理解度チェック:
a: 本文にある『内殻板は第2甲板まで延長されている。』という文を英語に訳してください。
b: 本文の内容を二文でまとめてください。

本文:
────

本艦は巡洋艦の設計基準にもとづいて設計されており、船体は二重船殻(ダブルハル)構造とされた。内殻板は第2甲板まで延長されている。また内・外殻板ともに、船体中央部では部分的にSTS高張力鋼が導入されたほか、主甲板もSTS高張力鋼製とされている[3]。
機関
[編集]ボイラーとしてはバブコック・アンド・ウィルコックス式水管ボイラー4缶が搭載された。蒸気性状は圧力1,200 lbf/in2 (84 kgf/cm2)、温度950 °F (510 °C)であった[4]。
水中放射雑音低減のため、推進器としては175 rpmの大径・低回転プロペラが採用された。原型となったオークランド級は280 rpm、また同世代の駆逐艦では350 rpmであったことを考えると、驚異的な低回転数であった。やはりノイズ低減のため、舵は1枚舵とされた[3]。対潜艦として設計されたことから、大型の船体にもかかわらず、旋回径は30ノット航走時に800ヤード (730 m)とされた[4]。

────

提供資料:
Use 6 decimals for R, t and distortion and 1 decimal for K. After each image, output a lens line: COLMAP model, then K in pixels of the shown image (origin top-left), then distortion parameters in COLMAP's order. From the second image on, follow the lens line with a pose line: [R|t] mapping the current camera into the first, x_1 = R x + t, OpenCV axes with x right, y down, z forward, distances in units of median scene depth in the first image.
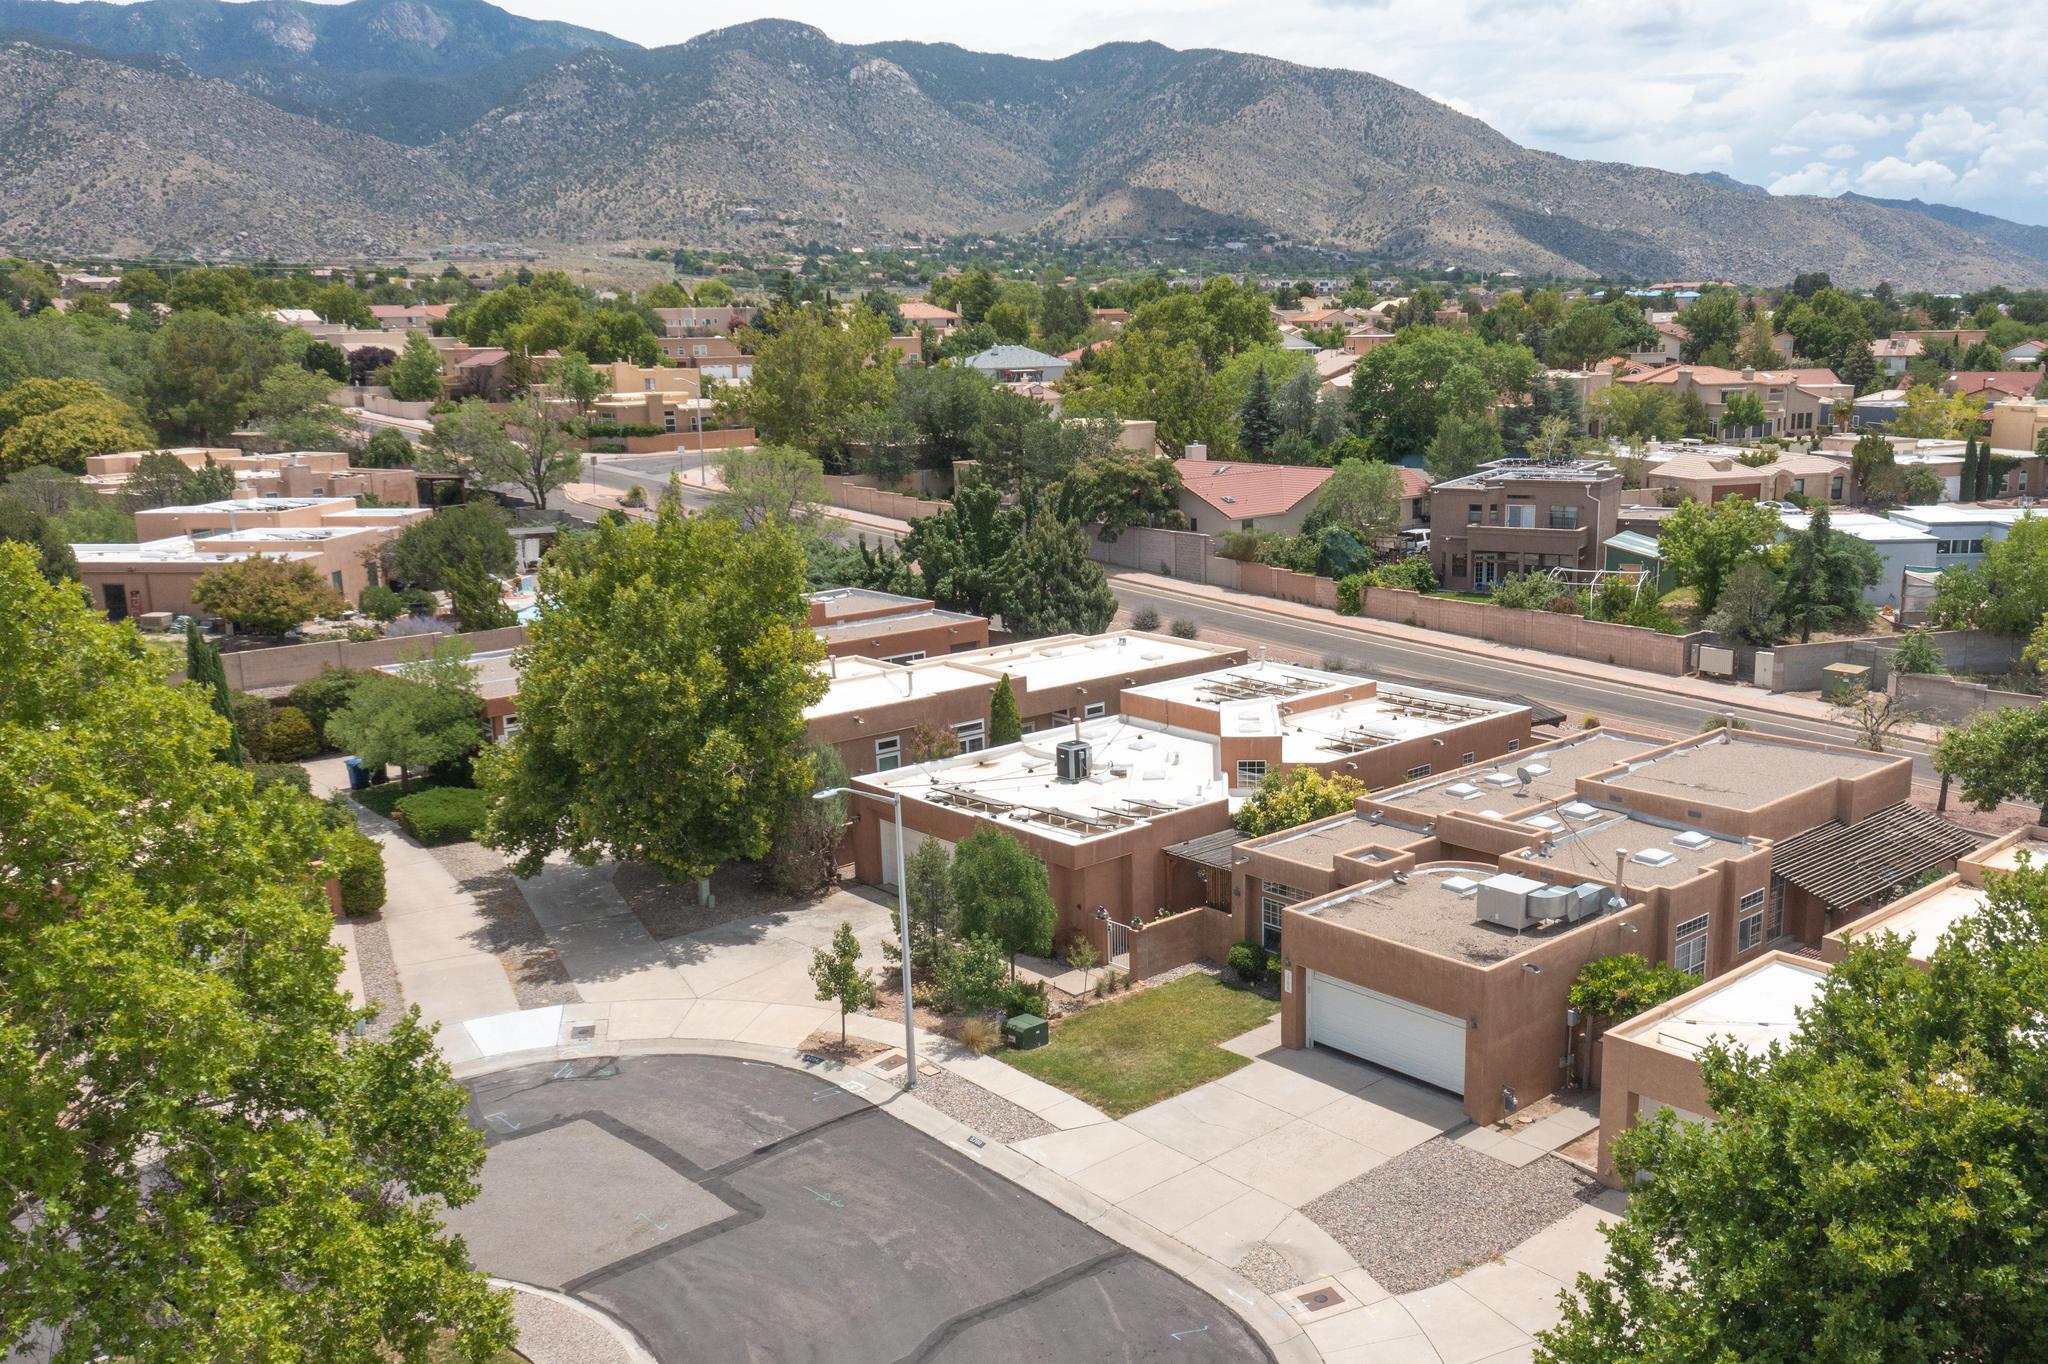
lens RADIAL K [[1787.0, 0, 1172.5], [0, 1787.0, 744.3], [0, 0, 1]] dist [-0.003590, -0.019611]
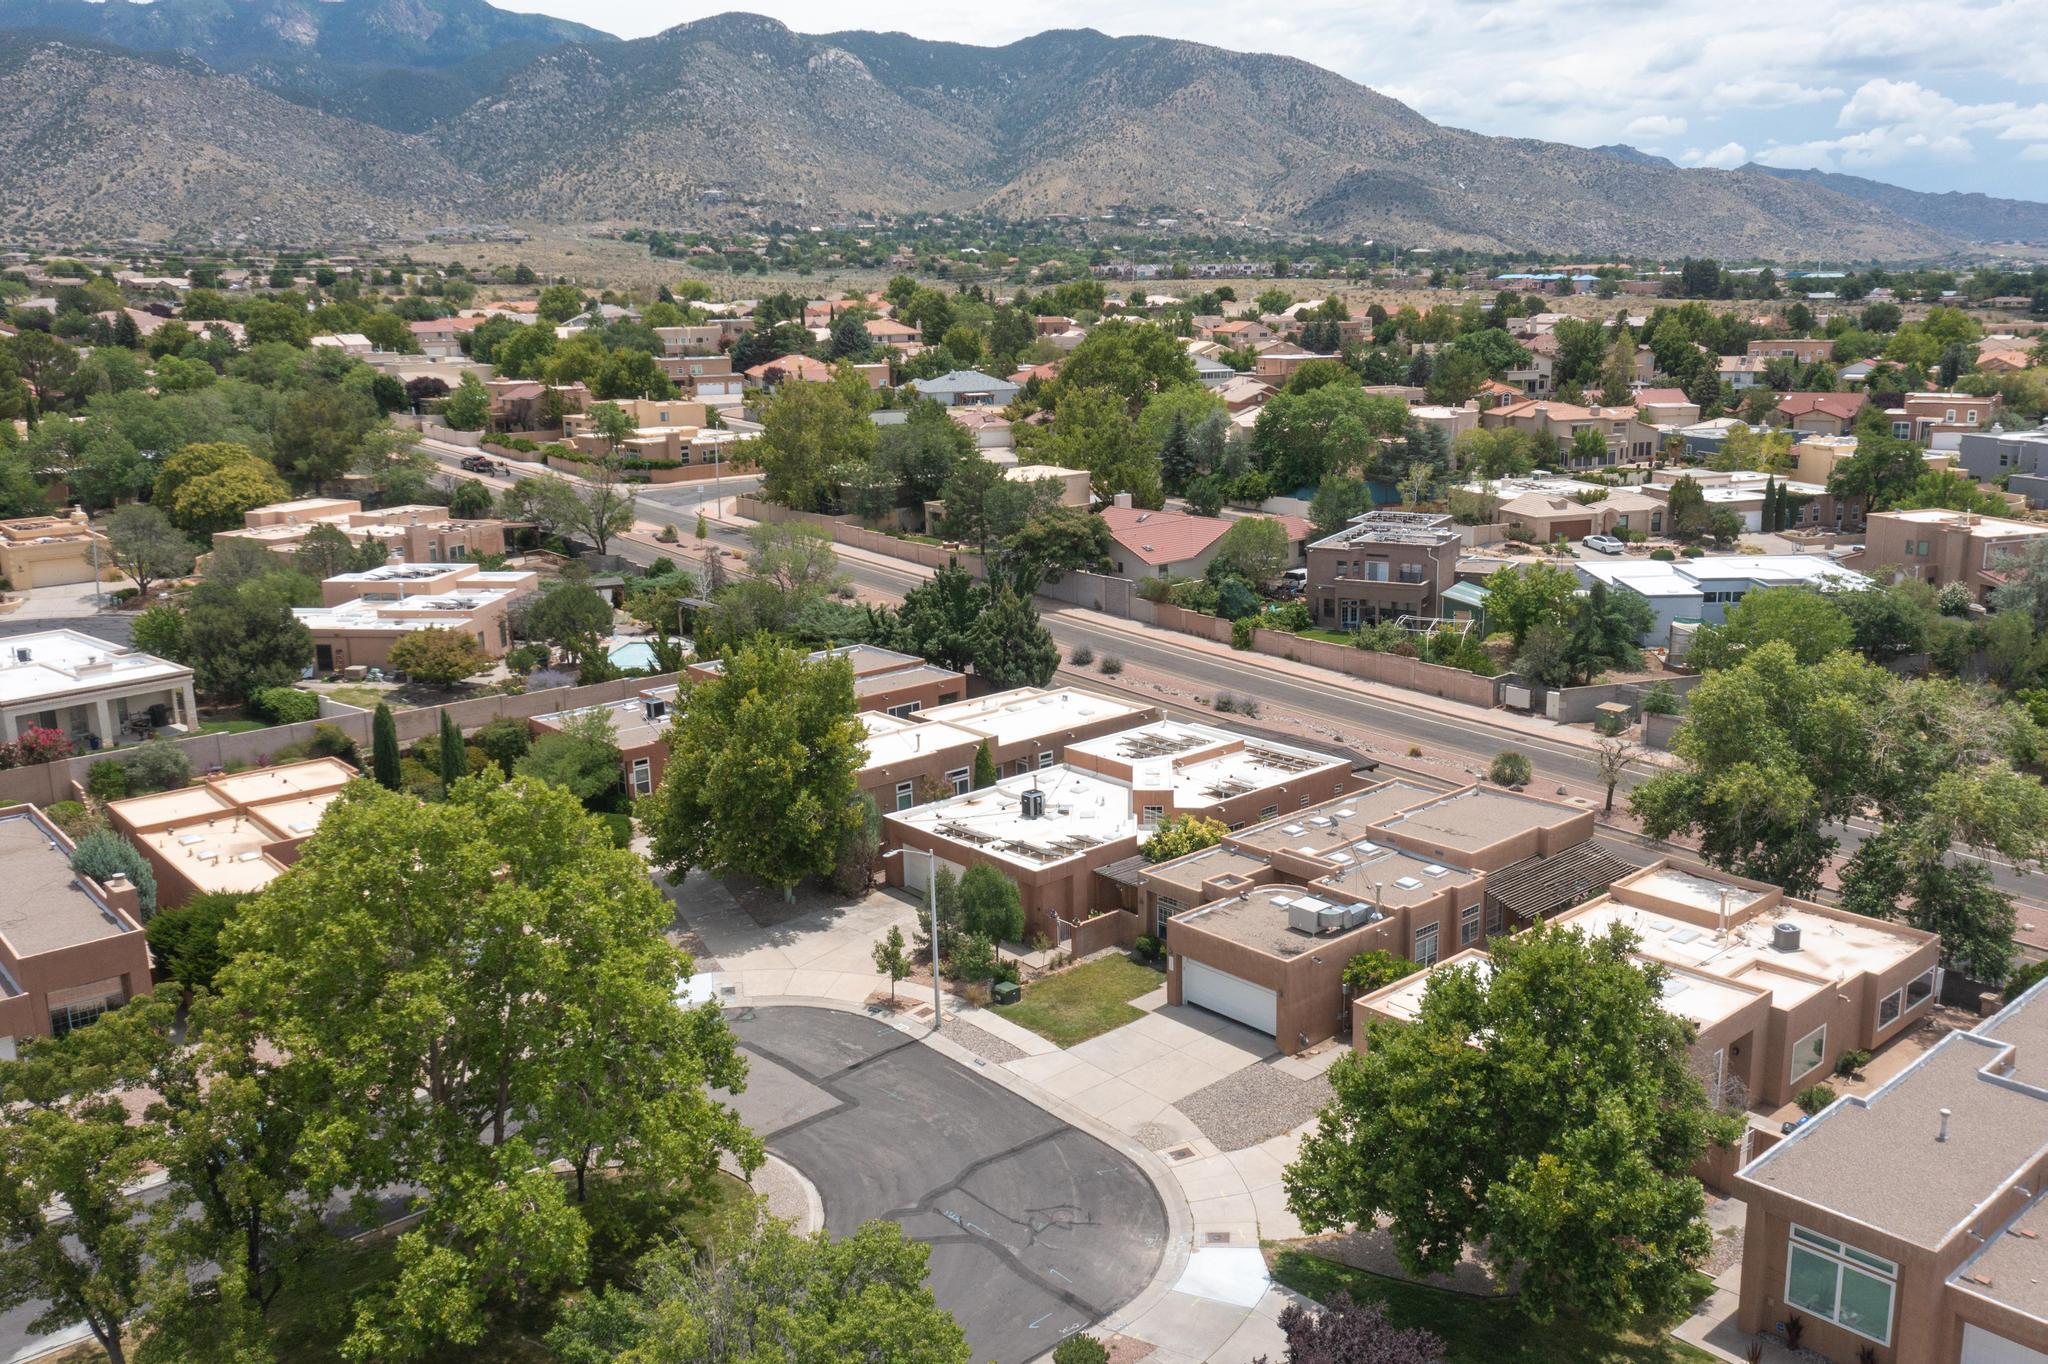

────

解答:
a: The inner hull plating extends up to the second deck.

b: 本艦は巡洋艦の設計基準にもとづいて設計され、船体は二重船殻構造で、一部にSTS高張力鋼が使われている。機関にはボイラー4缶が積まれ、水中の雑音を減らすために175 rpmの大径・低回転プロペラと1枚舵が採用された。